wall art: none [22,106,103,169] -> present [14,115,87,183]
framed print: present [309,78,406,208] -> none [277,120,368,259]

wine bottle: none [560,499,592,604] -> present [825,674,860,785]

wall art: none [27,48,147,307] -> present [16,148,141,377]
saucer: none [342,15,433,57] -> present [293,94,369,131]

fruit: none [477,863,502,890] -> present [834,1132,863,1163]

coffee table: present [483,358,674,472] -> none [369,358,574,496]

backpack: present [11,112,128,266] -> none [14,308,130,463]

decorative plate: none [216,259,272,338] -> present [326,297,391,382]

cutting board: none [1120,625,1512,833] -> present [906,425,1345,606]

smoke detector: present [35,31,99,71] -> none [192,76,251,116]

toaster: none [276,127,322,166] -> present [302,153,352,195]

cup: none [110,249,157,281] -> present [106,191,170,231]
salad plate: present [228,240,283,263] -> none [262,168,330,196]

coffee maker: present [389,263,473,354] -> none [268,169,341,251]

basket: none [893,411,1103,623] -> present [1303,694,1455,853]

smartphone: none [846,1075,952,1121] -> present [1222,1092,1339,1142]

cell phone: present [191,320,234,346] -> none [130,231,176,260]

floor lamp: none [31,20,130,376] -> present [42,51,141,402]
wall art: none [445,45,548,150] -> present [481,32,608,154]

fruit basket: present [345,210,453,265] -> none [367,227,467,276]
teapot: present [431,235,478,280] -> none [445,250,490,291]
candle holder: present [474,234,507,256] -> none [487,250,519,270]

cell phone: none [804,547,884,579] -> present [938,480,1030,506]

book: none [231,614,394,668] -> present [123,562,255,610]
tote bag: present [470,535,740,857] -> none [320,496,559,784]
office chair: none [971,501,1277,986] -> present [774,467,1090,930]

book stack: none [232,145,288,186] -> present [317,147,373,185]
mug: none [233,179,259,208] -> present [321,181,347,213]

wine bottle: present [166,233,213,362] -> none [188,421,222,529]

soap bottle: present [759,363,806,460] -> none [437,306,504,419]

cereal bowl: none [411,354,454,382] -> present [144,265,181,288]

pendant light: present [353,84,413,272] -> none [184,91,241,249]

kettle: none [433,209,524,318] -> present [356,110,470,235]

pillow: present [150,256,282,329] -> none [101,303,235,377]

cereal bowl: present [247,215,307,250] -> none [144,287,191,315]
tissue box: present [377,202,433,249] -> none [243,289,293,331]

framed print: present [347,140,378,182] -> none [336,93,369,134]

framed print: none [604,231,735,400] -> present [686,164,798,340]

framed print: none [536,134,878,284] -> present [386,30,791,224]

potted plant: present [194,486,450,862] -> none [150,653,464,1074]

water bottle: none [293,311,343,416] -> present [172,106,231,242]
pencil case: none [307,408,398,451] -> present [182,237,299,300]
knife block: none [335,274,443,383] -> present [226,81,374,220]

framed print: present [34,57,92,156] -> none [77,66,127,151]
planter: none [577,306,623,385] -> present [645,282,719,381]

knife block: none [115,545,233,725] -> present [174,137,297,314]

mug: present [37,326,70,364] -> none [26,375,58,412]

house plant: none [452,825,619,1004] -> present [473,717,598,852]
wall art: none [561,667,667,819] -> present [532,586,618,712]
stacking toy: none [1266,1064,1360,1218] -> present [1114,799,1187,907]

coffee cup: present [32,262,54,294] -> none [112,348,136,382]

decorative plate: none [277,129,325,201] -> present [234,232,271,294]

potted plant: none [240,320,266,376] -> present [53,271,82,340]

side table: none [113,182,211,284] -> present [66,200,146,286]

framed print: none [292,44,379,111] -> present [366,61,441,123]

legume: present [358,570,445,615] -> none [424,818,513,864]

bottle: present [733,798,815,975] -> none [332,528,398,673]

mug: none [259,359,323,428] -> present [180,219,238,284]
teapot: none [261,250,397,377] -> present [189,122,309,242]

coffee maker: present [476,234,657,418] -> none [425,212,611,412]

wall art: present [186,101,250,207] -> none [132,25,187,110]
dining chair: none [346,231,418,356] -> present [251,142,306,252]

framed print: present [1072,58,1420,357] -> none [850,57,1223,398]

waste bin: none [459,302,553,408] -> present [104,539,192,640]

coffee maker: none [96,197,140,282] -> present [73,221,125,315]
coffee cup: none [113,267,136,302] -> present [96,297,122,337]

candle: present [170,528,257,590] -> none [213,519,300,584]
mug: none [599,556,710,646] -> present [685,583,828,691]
· · · · · · ·
[Work to be completed]
For this exercise, copy each line from the listing above that has the word "print".

[Task result]
framed print: present [309,78,406,208] -> none [277,120,368,259]
framed print: present [347,140,378,182] -> none [336,93,369,134]
framed print: none [604,231,735,400] -> present [686,164,798,340]
framed print: none [536,134,878,284] -> present [386,30,791,224]
framed print: present [34,57,92,156] -> none [77,66,127,151]
framed print: none [292,44,379,111] -> present [366,61,441,123]
framed print: present [1072,58,1420,357] -> none [850,57,1223,398]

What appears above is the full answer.